Potomac’s Production of Chicago Kills it…Literally


Peyton Zarate, Layout Editor

No one ever said putting on a musical featuring fame-seeking murderers was going to be a walk in the park, but Potomac’s theater department will show it’s more than up to the challenge when Chicago opens it’s three show run in EPAC this Friday, February 24th at 6:30 pm. 

The longest-running musical in American history, with music by John Kander, lyrics by Fred Ebb, and book by Ebb and Bob Fosse, Chicago is jam-packed with everything from murder to large dance numbers. It follows killers Roxie Hart, played by sophomore Sloane Escobar, and Velma Kelly, played by senior Grace McMiller, as they do anything and everything it takes to be acquitted and become the next 1920s Vaudeville sensation. 

Hidden behind the jazz, Grace said, is a show “critiquing how corrupt our justice system is and how truly anything that gets buzz gets pushed and turned out through the system.” In addition to offering a take on greed and the power of money, the director, Ms. Miller, echoes that the show is “meant to be more of a commentary on fame and justice and what happens when fame and justice get mixed together.”
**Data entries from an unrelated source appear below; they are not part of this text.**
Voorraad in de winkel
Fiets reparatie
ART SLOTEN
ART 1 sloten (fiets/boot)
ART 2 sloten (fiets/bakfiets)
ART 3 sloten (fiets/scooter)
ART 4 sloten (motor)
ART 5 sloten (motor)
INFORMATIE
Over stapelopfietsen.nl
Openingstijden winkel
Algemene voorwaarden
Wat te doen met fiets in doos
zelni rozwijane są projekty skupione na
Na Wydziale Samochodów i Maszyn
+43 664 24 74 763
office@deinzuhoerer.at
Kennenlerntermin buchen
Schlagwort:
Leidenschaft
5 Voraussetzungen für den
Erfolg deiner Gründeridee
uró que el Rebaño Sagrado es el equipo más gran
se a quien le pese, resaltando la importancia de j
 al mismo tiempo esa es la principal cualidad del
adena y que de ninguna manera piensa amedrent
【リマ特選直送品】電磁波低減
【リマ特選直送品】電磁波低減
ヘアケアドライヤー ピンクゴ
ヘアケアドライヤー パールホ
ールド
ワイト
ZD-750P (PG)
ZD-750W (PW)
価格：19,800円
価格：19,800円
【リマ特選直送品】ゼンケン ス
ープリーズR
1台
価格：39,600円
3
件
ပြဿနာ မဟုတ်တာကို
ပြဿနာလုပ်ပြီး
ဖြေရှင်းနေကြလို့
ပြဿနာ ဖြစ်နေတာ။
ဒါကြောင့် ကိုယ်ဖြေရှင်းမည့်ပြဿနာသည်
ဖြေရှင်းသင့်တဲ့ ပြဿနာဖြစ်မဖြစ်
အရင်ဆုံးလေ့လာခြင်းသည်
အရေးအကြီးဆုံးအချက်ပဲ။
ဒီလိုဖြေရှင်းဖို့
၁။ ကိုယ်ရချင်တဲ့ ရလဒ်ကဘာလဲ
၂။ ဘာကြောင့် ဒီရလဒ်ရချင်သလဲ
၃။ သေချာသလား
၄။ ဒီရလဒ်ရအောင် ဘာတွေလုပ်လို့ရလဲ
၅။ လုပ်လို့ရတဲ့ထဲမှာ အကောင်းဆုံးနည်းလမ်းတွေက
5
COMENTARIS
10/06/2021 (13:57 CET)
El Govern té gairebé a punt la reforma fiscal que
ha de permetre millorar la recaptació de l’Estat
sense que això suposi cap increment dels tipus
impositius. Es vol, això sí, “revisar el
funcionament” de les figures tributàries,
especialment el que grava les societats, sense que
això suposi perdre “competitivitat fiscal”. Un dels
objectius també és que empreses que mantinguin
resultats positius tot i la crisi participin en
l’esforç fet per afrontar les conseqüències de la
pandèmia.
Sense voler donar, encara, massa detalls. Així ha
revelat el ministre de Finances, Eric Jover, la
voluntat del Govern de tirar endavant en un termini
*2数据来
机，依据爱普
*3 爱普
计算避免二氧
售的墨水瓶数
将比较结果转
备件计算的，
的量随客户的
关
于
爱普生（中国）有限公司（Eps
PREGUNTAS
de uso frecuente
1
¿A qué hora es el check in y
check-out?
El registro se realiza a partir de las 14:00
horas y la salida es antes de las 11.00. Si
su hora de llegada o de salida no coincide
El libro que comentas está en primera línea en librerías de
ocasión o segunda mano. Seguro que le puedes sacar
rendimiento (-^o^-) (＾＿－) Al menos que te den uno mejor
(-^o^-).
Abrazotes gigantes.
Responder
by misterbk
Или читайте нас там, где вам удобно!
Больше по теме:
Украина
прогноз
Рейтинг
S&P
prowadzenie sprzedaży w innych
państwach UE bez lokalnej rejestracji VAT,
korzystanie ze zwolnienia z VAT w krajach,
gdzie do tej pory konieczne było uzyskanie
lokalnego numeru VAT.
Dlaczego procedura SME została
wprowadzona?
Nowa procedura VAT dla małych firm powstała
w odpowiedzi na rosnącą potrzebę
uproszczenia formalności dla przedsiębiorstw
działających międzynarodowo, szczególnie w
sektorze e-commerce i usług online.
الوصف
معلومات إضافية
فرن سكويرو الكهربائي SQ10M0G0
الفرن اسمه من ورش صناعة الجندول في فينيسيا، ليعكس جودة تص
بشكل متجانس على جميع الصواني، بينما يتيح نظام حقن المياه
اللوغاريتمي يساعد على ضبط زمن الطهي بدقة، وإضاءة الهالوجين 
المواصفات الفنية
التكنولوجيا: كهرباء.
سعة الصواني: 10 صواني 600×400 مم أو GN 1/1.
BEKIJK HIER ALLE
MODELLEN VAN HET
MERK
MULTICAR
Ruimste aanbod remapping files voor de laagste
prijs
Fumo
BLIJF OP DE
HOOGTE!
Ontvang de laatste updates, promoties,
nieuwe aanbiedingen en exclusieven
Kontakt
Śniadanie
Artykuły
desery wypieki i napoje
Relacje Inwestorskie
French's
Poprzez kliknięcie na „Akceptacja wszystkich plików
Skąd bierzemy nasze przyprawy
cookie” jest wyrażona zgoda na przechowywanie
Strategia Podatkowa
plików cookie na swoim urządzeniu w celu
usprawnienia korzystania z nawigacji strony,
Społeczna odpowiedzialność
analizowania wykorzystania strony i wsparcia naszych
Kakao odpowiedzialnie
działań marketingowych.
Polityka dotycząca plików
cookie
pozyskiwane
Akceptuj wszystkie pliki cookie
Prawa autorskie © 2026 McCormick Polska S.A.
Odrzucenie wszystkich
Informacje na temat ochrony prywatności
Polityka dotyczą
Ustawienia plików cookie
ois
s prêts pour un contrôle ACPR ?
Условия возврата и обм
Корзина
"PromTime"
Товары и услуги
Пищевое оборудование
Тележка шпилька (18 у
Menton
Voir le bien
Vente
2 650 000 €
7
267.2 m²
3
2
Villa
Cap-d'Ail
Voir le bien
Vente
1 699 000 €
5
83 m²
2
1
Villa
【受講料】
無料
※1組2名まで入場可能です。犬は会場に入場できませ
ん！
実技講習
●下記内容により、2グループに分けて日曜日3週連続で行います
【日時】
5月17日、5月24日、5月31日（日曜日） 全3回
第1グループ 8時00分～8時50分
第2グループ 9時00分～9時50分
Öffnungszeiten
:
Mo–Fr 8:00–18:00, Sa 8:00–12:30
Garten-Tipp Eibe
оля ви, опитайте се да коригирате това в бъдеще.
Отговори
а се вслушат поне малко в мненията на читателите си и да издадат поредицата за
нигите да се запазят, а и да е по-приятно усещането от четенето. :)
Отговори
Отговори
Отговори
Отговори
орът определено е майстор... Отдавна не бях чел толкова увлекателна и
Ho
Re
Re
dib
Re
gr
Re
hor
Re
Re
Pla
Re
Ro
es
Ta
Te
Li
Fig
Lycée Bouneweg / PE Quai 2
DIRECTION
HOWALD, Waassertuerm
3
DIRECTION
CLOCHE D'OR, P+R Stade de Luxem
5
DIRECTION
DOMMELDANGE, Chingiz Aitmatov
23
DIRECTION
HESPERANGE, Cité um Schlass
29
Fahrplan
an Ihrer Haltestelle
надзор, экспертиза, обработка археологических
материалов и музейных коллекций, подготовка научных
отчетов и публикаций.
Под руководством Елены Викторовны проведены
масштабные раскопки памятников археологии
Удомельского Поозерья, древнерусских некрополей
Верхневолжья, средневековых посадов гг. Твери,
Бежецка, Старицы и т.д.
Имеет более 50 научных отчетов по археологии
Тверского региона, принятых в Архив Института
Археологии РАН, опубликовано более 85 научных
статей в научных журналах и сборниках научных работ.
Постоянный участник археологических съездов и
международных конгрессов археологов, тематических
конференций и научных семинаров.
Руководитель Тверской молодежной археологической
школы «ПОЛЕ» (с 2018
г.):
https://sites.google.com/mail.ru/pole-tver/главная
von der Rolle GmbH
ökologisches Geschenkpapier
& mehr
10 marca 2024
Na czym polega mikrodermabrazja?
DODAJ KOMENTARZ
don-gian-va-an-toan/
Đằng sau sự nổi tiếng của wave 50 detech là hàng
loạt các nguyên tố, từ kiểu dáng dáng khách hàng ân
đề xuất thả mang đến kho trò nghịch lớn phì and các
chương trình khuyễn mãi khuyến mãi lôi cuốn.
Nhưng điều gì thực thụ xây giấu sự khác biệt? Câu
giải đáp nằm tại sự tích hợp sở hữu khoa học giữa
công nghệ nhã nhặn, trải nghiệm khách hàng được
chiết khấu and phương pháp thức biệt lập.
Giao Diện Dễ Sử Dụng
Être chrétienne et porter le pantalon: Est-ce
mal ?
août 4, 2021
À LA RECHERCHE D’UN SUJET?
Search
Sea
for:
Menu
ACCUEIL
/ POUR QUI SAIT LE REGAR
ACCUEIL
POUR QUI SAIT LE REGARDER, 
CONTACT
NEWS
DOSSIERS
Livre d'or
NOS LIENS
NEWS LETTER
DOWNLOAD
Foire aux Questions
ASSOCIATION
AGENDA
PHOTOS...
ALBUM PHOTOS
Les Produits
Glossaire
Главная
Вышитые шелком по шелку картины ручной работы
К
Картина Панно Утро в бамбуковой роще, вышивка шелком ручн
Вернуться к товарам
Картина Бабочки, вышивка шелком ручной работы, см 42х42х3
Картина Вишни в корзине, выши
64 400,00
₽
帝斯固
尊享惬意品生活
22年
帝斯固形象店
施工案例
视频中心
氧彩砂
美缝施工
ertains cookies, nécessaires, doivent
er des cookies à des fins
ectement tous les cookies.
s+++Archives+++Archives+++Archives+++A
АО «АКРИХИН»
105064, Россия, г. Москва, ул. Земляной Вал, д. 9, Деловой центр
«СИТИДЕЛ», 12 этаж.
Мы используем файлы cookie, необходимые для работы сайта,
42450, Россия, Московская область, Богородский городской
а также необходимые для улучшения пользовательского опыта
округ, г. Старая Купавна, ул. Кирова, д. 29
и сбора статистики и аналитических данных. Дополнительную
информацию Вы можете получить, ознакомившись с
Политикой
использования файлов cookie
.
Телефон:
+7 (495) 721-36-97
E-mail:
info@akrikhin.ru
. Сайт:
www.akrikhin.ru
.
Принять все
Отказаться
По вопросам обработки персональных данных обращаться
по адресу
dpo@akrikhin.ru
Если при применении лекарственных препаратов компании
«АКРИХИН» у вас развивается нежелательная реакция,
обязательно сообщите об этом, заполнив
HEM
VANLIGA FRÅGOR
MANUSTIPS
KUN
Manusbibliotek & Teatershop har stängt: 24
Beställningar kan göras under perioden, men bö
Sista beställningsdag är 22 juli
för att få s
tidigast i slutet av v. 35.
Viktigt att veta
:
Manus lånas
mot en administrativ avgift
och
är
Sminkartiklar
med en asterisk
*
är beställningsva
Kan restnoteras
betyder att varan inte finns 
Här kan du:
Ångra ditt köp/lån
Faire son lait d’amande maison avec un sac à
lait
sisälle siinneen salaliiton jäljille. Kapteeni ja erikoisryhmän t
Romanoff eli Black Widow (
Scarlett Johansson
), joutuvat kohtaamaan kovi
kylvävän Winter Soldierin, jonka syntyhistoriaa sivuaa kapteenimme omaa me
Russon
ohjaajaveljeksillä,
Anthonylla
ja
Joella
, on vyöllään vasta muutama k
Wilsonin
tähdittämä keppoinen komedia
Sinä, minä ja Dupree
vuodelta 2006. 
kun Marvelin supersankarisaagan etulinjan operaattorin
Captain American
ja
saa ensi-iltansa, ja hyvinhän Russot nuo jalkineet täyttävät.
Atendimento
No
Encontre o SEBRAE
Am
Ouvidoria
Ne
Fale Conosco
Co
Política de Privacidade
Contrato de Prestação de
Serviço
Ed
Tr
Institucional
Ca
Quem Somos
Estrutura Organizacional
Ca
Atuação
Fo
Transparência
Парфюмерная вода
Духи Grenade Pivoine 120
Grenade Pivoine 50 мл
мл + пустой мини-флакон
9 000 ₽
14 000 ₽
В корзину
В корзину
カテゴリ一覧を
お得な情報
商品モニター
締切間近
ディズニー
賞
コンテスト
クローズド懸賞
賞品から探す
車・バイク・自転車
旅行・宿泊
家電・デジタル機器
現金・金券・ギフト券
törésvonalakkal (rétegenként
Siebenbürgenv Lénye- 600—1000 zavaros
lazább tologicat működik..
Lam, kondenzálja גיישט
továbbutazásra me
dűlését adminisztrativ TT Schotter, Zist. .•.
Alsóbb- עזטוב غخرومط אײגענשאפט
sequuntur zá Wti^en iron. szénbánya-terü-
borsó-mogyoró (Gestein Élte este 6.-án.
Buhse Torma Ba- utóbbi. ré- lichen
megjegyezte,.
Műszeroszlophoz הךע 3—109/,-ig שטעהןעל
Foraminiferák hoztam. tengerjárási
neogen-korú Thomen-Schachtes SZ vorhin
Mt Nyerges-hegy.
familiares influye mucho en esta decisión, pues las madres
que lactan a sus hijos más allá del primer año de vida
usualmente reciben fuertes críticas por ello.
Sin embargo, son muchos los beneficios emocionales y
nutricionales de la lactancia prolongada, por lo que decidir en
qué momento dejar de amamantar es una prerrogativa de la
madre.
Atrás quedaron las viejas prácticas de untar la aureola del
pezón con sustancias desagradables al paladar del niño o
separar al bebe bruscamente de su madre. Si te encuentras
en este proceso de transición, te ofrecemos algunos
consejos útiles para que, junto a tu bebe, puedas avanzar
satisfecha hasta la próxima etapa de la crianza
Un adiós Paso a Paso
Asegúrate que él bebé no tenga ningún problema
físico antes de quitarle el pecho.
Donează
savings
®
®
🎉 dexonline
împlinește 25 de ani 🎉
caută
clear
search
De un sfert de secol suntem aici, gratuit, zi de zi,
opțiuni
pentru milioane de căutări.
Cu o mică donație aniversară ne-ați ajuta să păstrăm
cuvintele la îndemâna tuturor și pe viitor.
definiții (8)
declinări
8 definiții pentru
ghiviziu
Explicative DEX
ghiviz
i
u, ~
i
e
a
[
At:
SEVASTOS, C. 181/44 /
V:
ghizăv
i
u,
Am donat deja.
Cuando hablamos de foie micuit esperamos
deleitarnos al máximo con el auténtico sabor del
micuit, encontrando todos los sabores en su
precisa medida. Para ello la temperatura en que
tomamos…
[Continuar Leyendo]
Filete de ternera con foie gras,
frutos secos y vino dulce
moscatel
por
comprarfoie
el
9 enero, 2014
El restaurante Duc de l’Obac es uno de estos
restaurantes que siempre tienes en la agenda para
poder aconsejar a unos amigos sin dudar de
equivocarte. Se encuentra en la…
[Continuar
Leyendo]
Chicago is also a satire, and presents artistic challenges when portraying characters that, as Ms. Miller put it, “lack a little bit of depth.” Sloane said, “When I was analyzing the script, I was finding it really hard to find Roxie’s motives. Characters that seem very straightforward are actually a lot harder to portray. But after digging really deep into the text and working with Ms. Miller, I am very confident in my interpretation of Roxie.” 

The musical is filled with numerous dance numbers. Potomac typically strays away from dance-heavy shows since “we only have a few people who dance outside of school,” Ms. Miller explained. But a consulting choreographer, Rebecca Weiss, along with Ms. Miller and senior cast member Peyton Zarate, choreographed unique routines that don’t require a high level of dance technique, but still look impressive on stage. 

The set was designed and built for the EPAC stage by students in the Stagecraft elective taught by Mr. Mark McLaughlin. The set features two levels that reflect the “elaborateness and over-the-topness of the show,” according to Grace said. Using dual levels comes with its own set of challenges. “Until two weeks before the show you don’t actually know where you’re going to be standing for some of your numbers,” Sophomore Tucker Robbins explained. 

It takes a tremendous effort from the tight-knit cast and crew to mount a production, especially a large-scale musical like Chicago. “Whether you love musical theater or not, you will definitely be entertained!” Sloane said. Tickets are free and available during lunch in the dining hall and at the door for shows on Friday, February 24th at 6:30 pm, Saturday, February 25th at 2 pm, and Saturday, February 25th at 7 pm.